Evaluasi dan Apresiasi Pengutamaan Bahasa Negara di Ruang Publik dan Dokumen Lembaga 2024

Kendari, 2 Desember 2024—Kantor Bahasa Provinsi Sulawesi Tenggara menyelenggarkan kegiatan Evaluasi dan Apresiasi Pengutamaan Bahasa Negara di Ruang Publik dan Dokumen Lembaga 2024 di Hotel Claro, Kendari. Kegiatan ini akan dilaksanakan selama 2 hari, 22—23 November 2023. Kegiatan ini dihadiri oleh Sekretaris Daerah Provinsi Sulawesi Tenggara, Asrun Lio; Kepala Kantor Bahasa Provinsi Sulawesi Tenggara, Uniawati; dan Widyabasa Ahli Muda, KKLP Pembinaan Bahasa dan Hukum, Pusat Pembinaan Bahasa, Esra Nelvi M. Siagian.

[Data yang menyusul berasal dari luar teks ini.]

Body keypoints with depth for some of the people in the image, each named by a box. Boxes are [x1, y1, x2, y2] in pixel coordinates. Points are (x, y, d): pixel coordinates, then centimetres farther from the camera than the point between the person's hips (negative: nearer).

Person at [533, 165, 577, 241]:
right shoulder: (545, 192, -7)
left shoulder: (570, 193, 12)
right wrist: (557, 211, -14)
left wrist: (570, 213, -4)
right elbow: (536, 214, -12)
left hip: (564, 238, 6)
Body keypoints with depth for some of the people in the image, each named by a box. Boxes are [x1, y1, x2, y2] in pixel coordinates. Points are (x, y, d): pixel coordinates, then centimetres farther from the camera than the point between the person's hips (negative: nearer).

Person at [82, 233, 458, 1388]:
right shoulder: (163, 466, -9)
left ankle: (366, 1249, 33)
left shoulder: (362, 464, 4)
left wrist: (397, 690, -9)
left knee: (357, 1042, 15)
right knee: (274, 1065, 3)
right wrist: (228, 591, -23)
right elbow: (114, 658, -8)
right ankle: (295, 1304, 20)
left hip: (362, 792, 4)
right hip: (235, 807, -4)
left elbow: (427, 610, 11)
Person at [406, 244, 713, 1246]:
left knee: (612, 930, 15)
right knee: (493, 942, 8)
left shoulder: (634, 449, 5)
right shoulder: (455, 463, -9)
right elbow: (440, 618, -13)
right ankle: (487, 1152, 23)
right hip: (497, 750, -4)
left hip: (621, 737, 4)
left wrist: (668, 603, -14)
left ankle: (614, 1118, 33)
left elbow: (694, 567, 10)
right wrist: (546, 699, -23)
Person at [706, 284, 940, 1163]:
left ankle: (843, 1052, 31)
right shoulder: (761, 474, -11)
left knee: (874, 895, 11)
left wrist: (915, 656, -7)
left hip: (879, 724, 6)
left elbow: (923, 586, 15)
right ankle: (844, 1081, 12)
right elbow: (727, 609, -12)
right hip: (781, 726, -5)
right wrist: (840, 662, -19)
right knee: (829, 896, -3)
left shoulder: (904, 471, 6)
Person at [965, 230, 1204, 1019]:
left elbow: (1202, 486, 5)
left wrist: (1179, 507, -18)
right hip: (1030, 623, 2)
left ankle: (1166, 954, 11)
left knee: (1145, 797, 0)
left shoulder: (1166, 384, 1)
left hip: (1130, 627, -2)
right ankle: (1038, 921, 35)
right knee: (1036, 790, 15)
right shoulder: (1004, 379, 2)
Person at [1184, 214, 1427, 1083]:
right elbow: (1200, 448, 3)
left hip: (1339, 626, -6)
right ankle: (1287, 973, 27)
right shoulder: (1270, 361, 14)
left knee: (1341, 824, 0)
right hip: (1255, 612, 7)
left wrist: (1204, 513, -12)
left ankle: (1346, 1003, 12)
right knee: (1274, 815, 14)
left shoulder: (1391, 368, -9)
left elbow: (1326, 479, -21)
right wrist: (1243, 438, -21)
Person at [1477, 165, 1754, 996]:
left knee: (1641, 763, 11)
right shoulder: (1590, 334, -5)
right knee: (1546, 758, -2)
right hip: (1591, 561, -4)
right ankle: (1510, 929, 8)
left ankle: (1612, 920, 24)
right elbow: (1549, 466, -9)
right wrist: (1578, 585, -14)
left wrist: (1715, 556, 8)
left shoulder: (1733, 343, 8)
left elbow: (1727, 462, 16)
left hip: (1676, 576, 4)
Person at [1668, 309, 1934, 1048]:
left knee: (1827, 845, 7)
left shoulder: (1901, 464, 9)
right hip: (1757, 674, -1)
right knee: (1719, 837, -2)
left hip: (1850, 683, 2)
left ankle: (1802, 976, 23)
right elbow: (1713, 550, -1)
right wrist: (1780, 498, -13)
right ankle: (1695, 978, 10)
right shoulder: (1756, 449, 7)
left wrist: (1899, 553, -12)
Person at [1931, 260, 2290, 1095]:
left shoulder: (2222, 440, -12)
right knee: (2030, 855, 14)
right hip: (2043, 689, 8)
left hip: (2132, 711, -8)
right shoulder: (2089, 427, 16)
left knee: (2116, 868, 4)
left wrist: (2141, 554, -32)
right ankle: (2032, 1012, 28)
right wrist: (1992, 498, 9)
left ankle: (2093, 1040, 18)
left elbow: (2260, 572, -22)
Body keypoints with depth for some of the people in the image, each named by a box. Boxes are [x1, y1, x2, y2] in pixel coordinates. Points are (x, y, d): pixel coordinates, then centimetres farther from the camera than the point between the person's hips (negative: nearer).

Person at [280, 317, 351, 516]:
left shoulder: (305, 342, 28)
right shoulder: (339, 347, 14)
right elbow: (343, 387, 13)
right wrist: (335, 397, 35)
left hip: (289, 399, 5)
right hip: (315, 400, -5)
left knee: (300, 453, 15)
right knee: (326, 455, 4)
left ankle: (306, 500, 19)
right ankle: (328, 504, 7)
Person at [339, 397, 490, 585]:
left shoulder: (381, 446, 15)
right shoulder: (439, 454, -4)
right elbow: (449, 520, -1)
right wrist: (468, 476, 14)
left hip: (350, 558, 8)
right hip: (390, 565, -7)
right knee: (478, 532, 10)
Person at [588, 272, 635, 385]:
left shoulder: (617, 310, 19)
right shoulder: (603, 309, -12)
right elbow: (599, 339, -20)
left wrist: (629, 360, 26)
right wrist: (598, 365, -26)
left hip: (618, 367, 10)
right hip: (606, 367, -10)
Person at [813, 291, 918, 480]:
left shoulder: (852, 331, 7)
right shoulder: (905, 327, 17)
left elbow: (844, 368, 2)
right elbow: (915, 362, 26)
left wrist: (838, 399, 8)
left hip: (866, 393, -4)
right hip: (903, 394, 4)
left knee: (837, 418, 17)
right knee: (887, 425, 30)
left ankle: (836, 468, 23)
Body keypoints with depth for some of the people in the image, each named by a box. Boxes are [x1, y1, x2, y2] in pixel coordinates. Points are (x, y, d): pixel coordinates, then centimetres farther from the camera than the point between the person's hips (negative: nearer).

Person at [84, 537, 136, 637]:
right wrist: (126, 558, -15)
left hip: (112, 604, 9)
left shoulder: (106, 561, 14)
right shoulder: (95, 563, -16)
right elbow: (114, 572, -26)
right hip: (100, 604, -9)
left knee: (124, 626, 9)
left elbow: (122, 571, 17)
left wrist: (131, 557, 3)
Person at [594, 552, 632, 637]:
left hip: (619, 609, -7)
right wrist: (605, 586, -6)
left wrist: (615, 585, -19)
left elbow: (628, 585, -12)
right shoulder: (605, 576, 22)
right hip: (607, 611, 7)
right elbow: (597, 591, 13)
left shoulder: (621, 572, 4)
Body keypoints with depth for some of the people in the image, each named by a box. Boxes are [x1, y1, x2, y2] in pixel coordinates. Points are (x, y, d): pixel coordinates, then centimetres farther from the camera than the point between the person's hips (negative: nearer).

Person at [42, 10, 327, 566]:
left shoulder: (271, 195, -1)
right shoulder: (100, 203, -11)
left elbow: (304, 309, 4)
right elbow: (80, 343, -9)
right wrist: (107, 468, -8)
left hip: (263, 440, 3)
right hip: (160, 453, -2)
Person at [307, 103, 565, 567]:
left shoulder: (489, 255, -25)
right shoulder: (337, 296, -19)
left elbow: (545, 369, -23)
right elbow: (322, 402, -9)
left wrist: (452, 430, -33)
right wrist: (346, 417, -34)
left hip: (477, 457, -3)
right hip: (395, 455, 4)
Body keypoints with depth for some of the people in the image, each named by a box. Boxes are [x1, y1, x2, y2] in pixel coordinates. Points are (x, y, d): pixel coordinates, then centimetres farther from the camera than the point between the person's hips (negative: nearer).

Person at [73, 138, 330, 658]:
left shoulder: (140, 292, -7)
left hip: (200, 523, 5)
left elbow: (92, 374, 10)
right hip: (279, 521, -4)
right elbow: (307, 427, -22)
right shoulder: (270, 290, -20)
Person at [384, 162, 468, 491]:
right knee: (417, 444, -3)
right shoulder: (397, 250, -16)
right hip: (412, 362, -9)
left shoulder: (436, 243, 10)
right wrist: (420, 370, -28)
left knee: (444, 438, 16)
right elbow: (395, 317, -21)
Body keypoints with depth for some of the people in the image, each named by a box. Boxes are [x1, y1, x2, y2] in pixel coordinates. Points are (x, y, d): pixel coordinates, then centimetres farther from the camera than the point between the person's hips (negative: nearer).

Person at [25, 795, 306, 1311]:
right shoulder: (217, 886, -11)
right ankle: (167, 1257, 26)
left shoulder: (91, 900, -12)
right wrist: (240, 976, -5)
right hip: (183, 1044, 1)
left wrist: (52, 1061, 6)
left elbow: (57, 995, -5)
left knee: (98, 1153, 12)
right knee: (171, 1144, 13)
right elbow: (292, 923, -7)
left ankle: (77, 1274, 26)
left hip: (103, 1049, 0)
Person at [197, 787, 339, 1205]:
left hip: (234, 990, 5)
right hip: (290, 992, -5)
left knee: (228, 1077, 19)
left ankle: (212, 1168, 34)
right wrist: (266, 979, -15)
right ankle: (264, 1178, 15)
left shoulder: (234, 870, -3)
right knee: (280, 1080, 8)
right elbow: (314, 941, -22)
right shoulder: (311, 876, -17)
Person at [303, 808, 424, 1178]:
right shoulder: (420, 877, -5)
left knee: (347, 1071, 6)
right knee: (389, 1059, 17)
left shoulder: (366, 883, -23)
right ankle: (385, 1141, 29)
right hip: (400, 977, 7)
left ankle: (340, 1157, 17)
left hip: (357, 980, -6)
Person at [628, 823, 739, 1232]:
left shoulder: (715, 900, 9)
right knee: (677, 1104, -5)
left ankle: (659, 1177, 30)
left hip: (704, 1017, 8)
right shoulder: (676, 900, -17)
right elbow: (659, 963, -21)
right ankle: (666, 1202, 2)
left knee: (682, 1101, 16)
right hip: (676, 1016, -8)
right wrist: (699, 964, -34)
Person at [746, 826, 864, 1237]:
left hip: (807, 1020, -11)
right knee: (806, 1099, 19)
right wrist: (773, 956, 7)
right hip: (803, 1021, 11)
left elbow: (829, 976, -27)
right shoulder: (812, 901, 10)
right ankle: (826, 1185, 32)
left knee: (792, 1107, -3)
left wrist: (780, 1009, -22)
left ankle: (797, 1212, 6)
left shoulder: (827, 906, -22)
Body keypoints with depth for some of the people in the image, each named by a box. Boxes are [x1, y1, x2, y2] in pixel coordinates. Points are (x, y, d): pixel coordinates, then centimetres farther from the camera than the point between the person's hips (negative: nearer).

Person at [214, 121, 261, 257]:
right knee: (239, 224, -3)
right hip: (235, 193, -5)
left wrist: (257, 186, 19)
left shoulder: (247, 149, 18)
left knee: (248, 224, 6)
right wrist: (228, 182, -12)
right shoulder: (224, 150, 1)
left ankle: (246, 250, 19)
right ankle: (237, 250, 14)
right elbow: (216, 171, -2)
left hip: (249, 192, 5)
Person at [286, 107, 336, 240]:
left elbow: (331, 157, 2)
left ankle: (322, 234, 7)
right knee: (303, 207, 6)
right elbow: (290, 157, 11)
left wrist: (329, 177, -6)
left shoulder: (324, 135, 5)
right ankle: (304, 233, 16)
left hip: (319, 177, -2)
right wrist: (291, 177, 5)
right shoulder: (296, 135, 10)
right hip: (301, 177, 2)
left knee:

Kegiatan ini bertujuan untuk melakukan evaluasi dan memberi apresiasi terhadap lembaga dalam program pengutamaan bahasa negara di ruang publik dan dokumen lembaga. Lembaga-lembaga yang mengikuti kegiatan ini merupakan lembaga pemerintah, lembaga pendidikan, dan lembaga swasta. Sehingga, peserta yang mengikuti kegiatan ini merupakan sekretariat daerah, sekolah-sekolah, dan hotel dan mal yang berasal dari beberapa kabupaten/kota.

Uniawati menyampaikan bahwa program ini sudah dilaksananakan oleh Kantor Bahasa Provinsi Sulawesi Tenggara selama 3 tahun sehingga ini bukanlah pertemuan yang pertama  dengan lembaga-lembaga yang diundang. Sebelumnya juga telah dilaksanakan koordinasi, sosialisasi, pendampingan dan tahapan lainnya dalam kegiatan pembinaan lembaga. “Karena ini adalah tahun ketiga, tentu saja harapan kami lembaga-lembaga yang yang dibina mengalami peningkatan yang signifikan. Kami selalu mengingatkan dan berkoordinasi kepada lembaga yang kami berikan pendampingan untuk senantiasa konsisten terhadap upaya pemartabatan bahasa negara. Sebagai penghujung program ini di tiap tahunnya, kami akan memberikan penghargaan kepada lembaga-lembaga yang paling berkomitmen terhadap pengutamaan bahasa pada tahun ini seperti halnya tahun-tahun sebelumnya,” jelasnya.

Asrun Lio menyampaikan, “Saat ini bahasa asing adalah yang sering kita gunakan, kita terlupa akan pengutamaan bahasa negara. Sudah banyak kata-kata yang terserap dari bahasa asing. Padahal jika sudah ada kosakata asing yang dipadankan seharusnya kita menggunakan padanan katannya. Misalnya, di kantor kita lebih senang menggunakan kata mouse padahal sudah ada padanannya tetikus atau kita lebih senang menggunakan kata slide padahal ada padanannya, yaitu salindia.”

“Saya harap kita selalu mengutamakan penggunaan bahasa negara di ruang publik dan dokumen lembaga secara baik dan benaruntuk mewujudkan bahasa Indonesia yang bermartabat,” tambahnya.

Para peserta akan mendapatkan materi terkait evaluasi pengutamaan bahasa negara di ruang publik dan dokumen lembaga dan sikap bahasa yang dibawakan oleh Dr. Esra Nelvi M. Siagian, M.M., M. Ed. Selain itu, perwakilan dari masing-masing ranah, pemerintahan, pendidikan, dan swasta akan menyampaikan praktik baik yang telah dilakukan dalam rangka pengutamaan bahasa negara.